Via Ben Barros I see that a state court in New Jersey has decided to apply New Jersey's State Constitutional guarantee of free speech to a homeowner's association. To the federally-minded observer, this may seem rather odd, since with one or two uncomfortable exceptions, we tend to think that the federal first amendment only affects the government. But states have been holding private shopping malls subject to state free speech guarantees for some time (and somehow evading the federal takings clause in the process). So this is a pretty obvious next step.

So I find the politics more intriguing than the doctrine.
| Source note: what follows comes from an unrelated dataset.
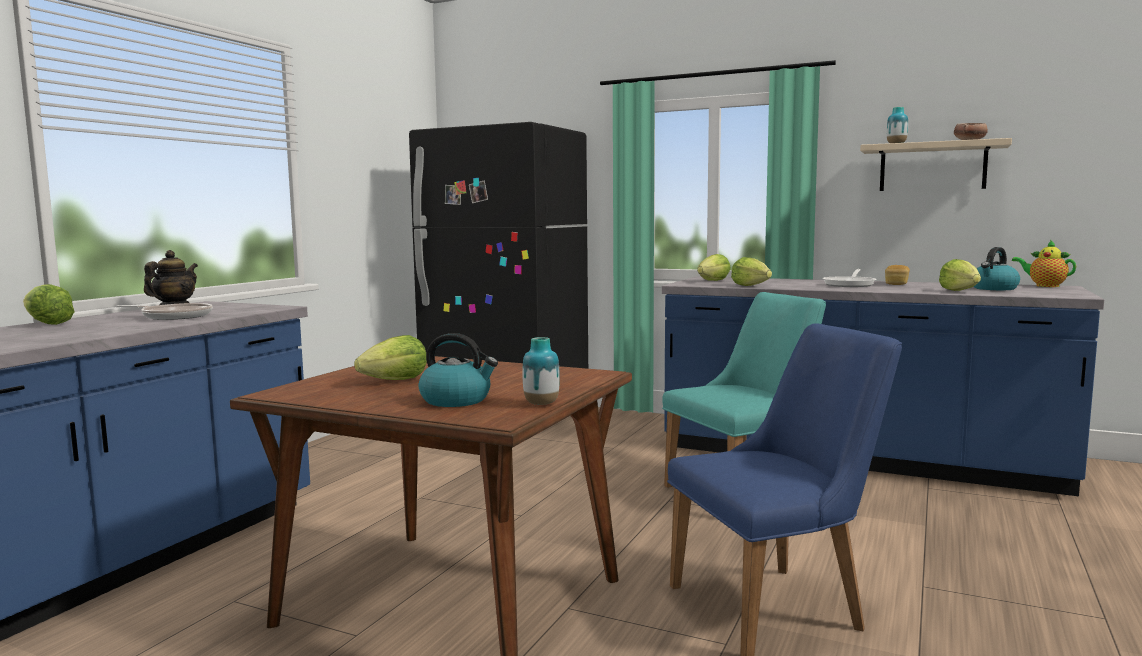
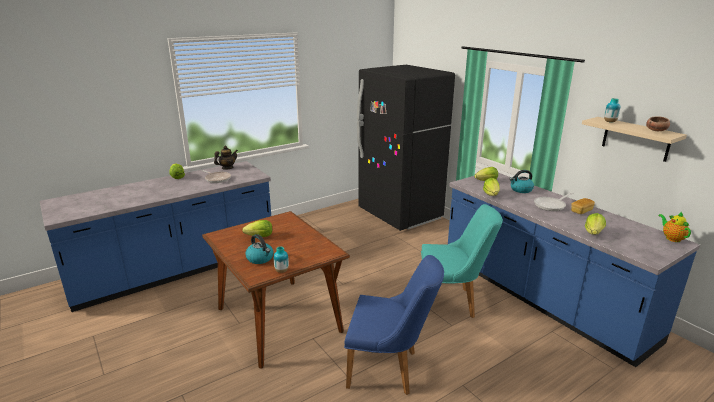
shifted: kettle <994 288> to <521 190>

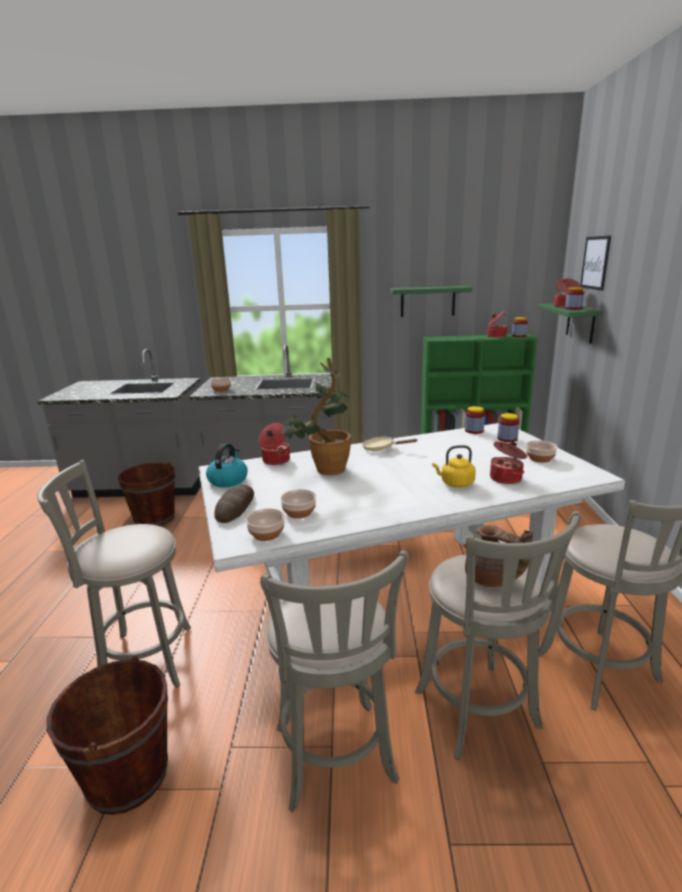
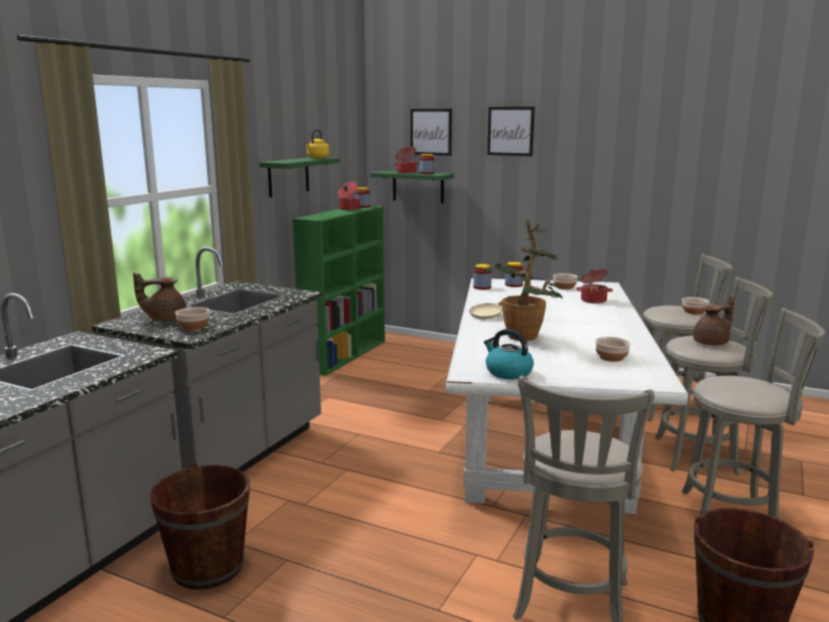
gone: bread <235 507>; cooking pot <275 460>
new: brown teapot <165 319>; picture <510 131>
shifted: bowl <266 534> to <694 312>; yellow kettle <455 484> to <317 157>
Apparently New Jersey's ACLU supports the decision, since presumably the liberty to contract with one's neighbors is of less importance than the liberty to break said contracts in order to put up political signs.

Unnamed "homeowners groups" are also named as supporting the court's ruling. I wonder how this works out in the long run, though. Assume that some homeowners are basically freewheeling and want few rules-- paint your house any color, leave your lawn unmowed, have a garage that faces the street, etc. Others are basically conformist and want to eliminate political signs, demand the lawns be mowed, keep all houses from being puce, and forbid garages that face the street. In a world where homeowner's associations aren't bound by these state constitutional constraints, then all of the conformists cluster together and live in happy communities with mowed lawns, and all the freewheelers live in the rest of town. Presumably the conformists then don't try to rally for more restrictive zoning laws, since they've already privately zoned their neighborhoods the way they want them.

But now suppose instead that the New Jersey ruling stands and private contracts that forbid political signs and puce houses are unconstitutional. The incentive for the conformists to cluster together evaporates-- contracting by neighborhood is mostly useless (except for signalling purposes) if the contracts are unconstitutional. That means that the conformists move back into the freewheeling neighborhoods, and now have an incentive to work to pass local conformist laws. Since the state free speech clause won't reach every conformist zoning ordinance, it's possible that this means less freedom for the free-wheelers and less conformity for the conformers, making everybody worse off.

UPDATE: I flag, but do not endorse, the possibility that homeowner's associations could successfully raise a federal constitutional challenge to the New Jersey constitutional rule under Boy Scouts v. Dale, which said that to some extent the constitutional right to create a group of people who express a message and adhere to a party line entails a constitutional right to punish those who deviate from the line, the laws of New Jersey notwithstanding.